Dataset excerpt Start Marker

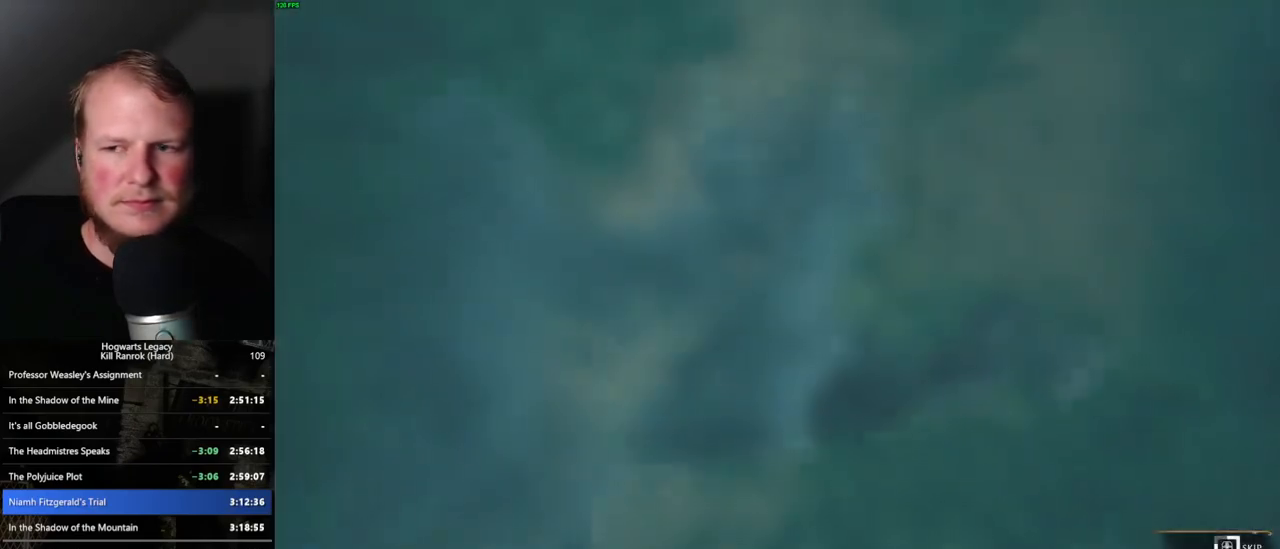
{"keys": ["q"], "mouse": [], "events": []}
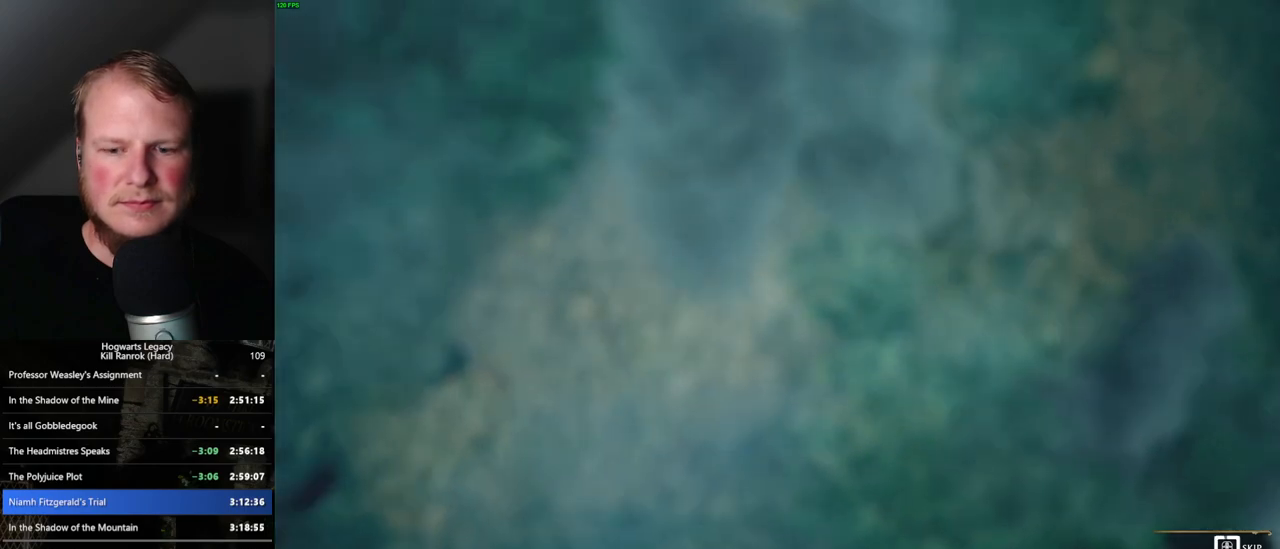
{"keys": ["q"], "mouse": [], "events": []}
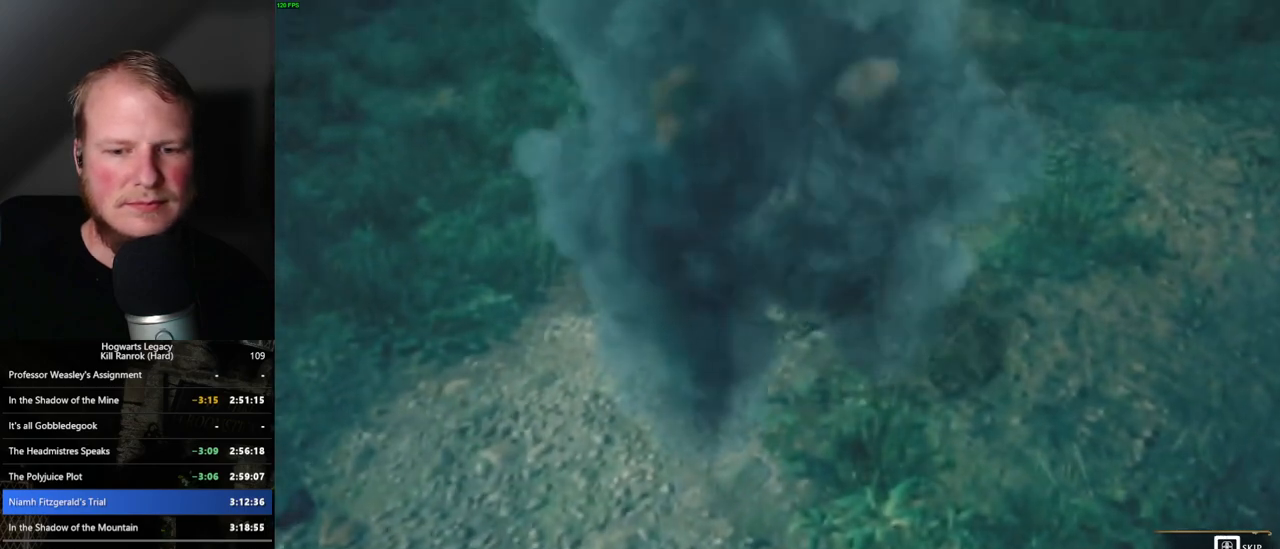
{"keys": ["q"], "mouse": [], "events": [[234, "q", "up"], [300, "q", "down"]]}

Dataset excerpt End Marker

- To do:
When you restate the listing above, give each line word for word but leave out every image.

- Exercise output:
{"keys": ["q"], "mouse": [], "events": []}
{"keys": ["q"], "mouse": [], "events": []}
{"keys": ["q"], "mouse": [], "events": [[234, "q", "up"], [300, "q", "down"]]}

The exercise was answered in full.